The records Start Marker
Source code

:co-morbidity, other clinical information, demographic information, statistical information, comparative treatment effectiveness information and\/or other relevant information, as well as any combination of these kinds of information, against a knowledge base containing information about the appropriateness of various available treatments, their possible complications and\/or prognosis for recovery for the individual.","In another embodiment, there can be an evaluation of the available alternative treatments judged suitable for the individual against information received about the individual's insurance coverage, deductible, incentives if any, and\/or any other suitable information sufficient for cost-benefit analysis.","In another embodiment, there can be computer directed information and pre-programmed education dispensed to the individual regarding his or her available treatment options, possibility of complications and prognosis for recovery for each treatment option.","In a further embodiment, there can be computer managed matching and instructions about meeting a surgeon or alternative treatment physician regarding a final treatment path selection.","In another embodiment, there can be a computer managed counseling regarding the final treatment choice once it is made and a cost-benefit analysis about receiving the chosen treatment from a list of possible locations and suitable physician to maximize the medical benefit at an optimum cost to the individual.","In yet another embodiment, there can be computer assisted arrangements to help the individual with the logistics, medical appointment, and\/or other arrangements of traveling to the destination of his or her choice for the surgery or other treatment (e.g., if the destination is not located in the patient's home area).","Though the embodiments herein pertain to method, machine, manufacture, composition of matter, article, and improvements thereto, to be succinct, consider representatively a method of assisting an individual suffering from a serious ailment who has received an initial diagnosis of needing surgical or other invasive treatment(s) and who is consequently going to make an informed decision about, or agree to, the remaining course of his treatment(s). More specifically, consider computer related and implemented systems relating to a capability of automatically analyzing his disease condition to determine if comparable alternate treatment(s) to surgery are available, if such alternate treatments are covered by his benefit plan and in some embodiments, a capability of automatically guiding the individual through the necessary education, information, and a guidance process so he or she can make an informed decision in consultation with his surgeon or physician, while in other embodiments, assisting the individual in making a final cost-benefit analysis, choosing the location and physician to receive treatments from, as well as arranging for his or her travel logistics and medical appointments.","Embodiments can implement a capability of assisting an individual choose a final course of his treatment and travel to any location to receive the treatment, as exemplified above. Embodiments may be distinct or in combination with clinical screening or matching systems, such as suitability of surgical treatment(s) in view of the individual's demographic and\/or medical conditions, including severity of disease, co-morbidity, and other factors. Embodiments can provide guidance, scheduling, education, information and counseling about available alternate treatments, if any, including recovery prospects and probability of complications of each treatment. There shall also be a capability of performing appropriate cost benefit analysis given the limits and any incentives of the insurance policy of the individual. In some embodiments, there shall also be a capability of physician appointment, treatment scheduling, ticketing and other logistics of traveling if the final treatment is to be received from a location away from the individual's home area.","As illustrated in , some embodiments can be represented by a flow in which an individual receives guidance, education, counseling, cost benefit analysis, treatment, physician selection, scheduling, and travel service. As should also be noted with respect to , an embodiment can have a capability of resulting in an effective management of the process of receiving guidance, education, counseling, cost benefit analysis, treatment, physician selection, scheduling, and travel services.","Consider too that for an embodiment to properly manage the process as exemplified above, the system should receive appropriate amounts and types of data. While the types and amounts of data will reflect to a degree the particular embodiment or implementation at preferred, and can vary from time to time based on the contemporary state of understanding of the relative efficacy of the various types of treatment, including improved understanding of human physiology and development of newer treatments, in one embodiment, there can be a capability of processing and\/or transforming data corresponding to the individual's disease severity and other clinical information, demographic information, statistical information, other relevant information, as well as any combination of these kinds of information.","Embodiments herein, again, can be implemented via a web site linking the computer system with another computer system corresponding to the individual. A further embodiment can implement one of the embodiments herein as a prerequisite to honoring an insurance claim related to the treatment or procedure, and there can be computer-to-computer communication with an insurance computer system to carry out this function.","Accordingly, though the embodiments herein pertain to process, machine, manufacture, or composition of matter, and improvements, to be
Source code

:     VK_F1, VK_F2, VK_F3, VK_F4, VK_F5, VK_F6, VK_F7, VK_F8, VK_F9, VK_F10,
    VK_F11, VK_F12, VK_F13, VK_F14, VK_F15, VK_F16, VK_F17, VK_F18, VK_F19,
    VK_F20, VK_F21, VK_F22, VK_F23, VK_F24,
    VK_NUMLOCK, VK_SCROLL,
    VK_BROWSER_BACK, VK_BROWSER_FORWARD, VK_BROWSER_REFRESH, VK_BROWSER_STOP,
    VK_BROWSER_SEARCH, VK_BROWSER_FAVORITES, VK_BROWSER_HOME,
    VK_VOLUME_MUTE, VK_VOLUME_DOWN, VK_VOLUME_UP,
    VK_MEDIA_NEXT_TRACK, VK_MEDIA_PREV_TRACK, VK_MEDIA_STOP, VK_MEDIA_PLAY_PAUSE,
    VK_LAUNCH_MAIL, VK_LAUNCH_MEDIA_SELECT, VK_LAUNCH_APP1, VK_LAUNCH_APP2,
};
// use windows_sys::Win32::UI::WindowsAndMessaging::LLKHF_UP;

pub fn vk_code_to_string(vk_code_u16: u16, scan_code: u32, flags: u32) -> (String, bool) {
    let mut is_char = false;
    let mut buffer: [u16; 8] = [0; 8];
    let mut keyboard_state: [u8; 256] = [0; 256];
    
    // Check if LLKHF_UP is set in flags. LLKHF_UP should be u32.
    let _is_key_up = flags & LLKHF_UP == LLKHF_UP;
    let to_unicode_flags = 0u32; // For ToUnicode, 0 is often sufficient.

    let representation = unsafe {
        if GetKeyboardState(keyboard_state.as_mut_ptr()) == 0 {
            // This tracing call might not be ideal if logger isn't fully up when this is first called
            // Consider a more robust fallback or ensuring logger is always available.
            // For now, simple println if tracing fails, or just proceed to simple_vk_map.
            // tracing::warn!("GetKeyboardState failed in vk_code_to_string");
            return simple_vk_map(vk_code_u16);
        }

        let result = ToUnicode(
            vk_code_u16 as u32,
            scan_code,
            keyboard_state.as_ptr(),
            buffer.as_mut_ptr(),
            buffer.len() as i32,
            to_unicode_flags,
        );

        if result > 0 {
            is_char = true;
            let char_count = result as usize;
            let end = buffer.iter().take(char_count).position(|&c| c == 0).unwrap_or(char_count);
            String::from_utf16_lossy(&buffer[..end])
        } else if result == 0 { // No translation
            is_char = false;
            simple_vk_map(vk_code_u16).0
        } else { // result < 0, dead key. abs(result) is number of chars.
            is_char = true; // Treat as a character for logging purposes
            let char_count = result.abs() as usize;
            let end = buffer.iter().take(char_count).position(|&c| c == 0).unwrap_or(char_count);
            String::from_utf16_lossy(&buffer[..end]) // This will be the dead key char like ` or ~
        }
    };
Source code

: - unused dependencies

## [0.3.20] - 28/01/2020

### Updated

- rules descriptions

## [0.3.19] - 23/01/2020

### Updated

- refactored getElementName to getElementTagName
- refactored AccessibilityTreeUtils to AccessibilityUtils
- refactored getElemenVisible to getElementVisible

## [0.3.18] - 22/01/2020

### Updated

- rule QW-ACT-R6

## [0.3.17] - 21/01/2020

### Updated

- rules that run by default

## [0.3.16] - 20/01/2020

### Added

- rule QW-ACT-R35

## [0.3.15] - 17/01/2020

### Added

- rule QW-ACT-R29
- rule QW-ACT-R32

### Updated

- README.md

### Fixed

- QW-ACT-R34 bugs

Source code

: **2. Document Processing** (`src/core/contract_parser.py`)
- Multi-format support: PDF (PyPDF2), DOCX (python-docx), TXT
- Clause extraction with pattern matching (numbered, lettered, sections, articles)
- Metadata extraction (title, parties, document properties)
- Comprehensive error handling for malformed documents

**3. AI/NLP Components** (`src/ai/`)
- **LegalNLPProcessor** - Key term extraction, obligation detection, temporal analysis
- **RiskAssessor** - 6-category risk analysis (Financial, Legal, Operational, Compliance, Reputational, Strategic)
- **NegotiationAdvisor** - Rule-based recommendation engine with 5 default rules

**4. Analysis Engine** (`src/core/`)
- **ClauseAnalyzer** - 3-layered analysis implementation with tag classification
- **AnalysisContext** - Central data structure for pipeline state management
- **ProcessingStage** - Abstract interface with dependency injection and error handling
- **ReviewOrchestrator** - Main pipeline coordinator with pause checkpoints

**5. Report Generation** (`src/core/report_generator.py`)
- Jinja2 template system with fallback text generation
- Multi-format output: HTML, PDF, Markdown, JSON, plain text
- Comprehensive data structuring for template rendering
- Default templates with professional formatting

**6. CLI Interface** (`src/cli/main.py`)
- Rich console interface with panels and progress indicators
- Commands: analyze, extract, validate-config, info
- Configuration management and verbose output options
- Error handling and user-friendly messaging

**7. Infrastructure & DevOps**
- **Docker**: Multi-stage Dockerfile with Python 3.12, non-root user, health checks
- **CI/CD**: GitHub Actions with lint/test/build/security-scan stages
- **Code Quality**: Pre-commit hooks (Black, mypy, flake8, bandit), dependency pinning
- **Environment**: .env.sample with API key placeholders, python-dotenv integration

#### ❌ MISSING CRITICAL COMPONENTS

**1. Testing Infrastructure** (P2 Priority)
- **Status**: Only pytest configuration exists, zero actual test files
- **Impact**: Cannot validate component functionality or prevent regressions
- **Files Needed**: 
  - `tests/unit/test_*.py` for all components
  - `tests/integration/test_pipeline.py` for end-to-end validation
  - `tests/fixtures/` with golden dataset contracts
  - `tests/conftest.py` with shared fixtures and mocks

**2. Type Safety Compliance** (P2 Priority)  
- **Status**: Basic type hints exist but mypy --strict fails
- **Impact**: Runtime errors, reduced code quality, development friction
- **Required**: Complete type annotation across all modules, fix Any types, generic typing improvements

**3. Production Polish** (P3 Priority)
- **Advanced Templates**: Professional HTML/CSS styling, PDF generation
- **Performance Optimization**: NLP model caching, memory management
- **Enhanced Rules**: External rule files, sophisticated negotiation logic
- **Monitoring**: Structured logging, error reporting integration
The records End Marker
* Request *
Precisely the lines between those holding "is first called" and "is always available.", inclusive, are to be reproduced from the listing above, with nothing added.

* Answer *
            // This tracing call might not be ideal if logger isn't fully up when this is first called
            // Consider a more robust fallback or ensuring logger is always available.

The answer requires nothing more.